*** Block opens ***
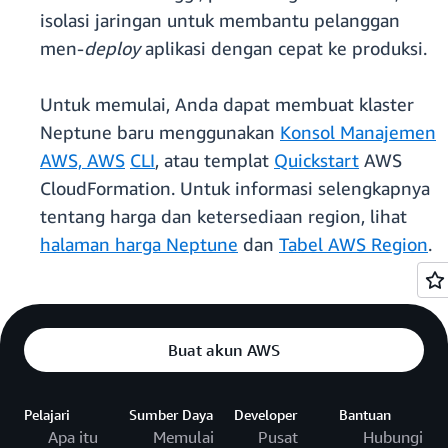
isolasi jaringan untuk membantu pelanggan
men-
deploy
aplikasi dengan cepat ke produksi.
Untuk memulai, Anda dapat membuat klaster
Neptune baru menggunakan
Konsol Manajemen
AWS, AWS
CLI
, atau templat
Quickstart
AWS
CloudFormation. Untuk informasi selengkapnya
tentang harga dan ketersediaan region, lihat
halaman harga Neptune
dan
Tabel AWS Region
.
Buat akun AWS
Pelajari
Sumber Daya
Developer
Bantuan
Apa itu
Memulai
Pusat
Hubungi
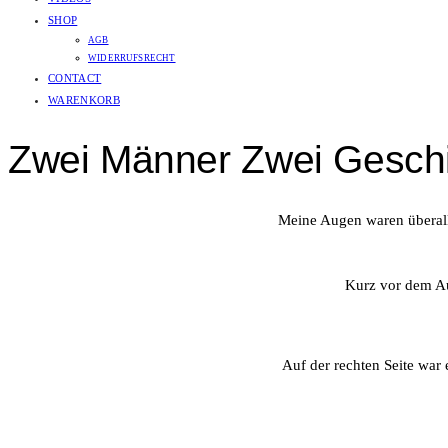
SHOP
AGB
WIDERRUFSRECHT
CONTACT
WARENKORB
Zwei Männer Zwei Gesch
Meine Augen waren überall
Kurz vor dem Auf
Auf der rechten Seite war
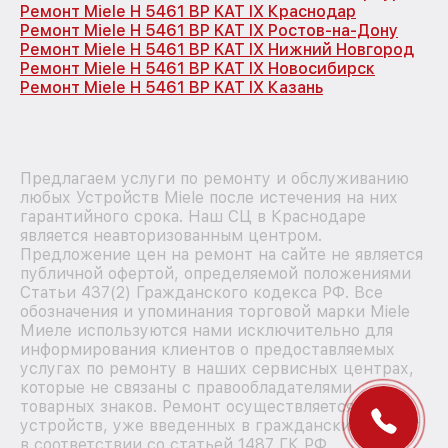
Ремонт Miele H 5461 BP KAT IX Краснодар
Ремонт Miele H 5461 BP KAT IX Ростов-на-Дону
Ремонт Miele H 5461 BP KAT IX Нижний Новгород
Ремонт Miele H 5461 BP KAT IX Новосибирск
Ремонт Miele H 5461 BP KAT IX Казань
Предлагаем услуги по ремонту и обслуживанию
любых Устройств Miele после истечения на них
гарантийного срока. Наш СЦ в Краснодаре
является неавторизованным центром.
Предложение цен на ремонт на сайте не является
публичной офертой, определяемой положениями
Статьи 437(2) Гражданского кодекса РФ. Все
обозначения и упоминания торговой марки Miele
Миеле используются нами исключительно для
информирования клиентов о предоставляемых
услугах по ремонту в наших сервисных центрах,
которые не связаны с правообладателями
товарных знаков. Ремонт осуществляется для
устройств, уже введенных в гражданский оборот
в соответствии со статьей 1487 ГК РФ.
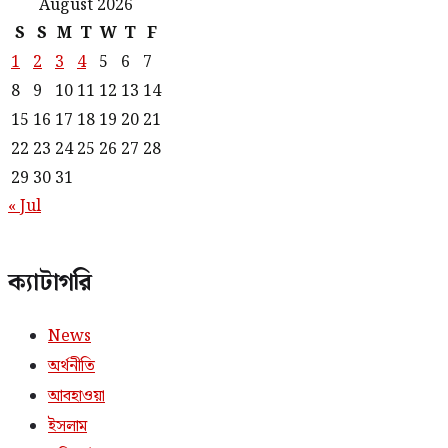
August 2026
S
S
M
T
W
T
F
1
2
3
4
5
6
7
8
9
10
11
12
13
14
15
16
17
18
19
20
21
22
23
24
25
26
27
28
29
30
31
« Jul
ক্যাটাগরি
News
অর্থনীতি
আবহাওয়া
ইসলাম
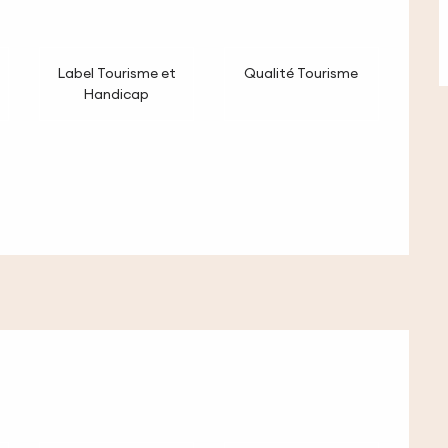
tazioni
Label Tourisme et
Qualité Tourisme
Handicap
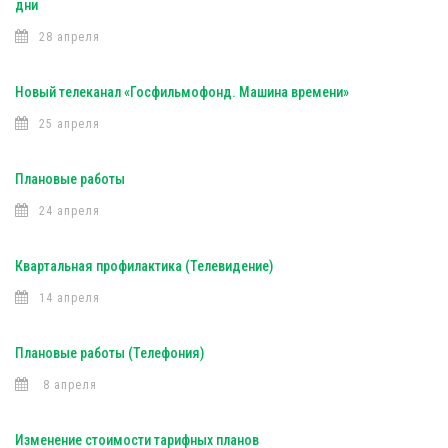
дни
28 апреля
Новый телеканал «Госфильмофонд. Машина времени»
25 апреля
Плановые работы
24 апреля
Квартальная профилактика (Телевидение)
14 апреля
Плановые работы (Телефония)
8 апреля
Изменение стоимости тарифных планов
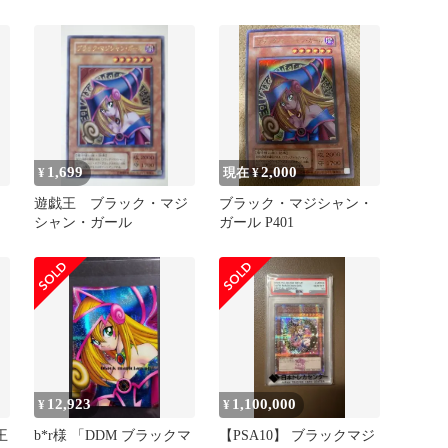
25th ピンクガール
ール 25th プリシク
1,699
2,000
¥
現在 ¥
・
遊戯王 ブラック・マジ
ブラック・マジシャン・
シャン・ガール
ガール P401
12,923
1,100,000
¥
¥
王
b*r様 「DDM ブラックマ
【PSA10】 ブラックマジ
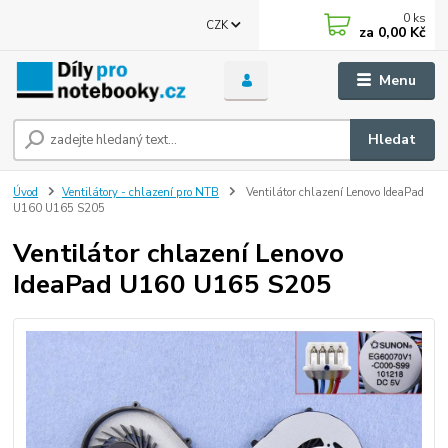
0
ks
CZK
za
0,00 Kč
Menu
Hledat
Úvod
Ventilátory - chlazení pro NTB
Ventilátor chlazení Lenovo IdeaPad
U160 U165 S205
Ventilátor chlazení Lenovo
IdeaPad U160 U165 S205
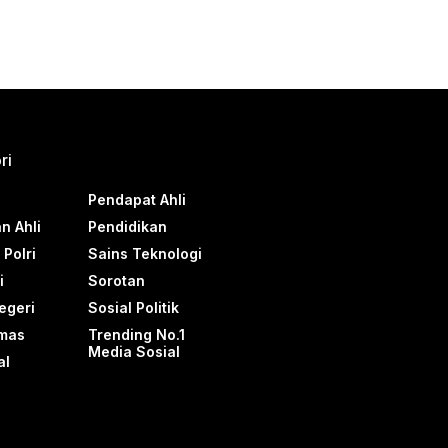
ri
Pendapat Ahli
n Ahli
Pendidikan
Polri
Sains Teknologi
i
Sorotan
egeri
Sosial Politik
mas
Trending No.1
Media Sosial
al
*** Block closes ***
• TASK DETAILS: Rewrite the lines from the start of the records through the one containing "tentang harga dan ketersediaan region, lihat", inclusive, putting "kluster" in place of "klaster" and keeping everything else the same. Omit the pictures from your answer.

• EXERCISE OUTPUT:
isolasi jaringan untuk membantu pelanggan
men-
deploy
aplikasi dengan cepat ke produksi.
Untuk memulai, Anda dapat membuat kluster
Neptune baru menggunakan
Konsol Manajemen
AWS, AWS
CLI
, atau templat
Quickstart
AWS
CloudFormation. Untuk informasi selengkapnya
tentang harga dan ketersediaan region, lihat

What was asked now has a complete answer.